The separation wall next to the Arab neighborhood of Al-Eizariya, near where the Israeli government says housing units will be built as part of the E1 settlement development project, Thursday, Aug. 21, 2025. (AP Photo/Ohad Zwigenberg)
The separation wall next to the Arab neighborhood of Al-Eizariya, near where the Israeli government says housing units will be built as part of the E1 settlement development project, Thursday, Aug. 21, 2025. (AP Photo/Ohad Zwigenberg)

France's Foreign Ministry said in a statement on Thursday that the approval by an Israeli planning commission of a project to build settlements in the E1 area east of Jerusalem is unacceptable and constitutes a violation of international law.

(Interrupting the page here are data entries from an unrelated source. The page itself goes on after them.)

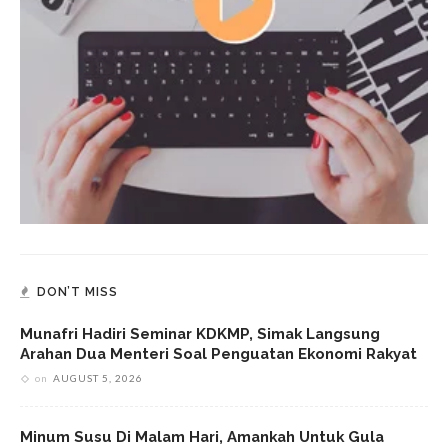
DON’T MISS
Munafri Hadiri Seminar KDKMP, Simak Langsung
Arahan Dua Menteri Soal Penguatan Ekonomi Rakyat
on
AUGUST 5, 2026
Minum Susu Di Malam Hari, Amankah Untuk Gula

On Wednesday, Israel said that the E1 project, which would bisect the occupied West Bank and cut it off from East Jerusalem, had received the final go-ahead from a Defense Ministry planning commission.

The approval of the E1 project was announced last week by Israeli Finance Minister Bezalel Smotrich.

Restarting the project could further isolate Israel, which has watched some Western allies frustrated by its continuation and planned escalation of the Gaza war announce they may recognize a Palestinian state at the United Nations General Assembly in September.

"With E1 we are delivering finally on what has been promised for years," Smotrich, an ultra-nationalist in the ruling right-wing coalition, said in a statement. "The Palestinian state is being erased from the table, not with slogans but with actions."

The Palestinian foreign ministry condemned the announcement on Wednesday, saying that the E1 settlement would isolate Palestinian communities living in the area and undermines the possibility of a two-state solution.

A German government spokesperson commenting on the announcement told reporters on Wednesday that settlement construction violates international law and "hinders a negotiated two-state solution and an end to the Israeli occupation of the West Bank.”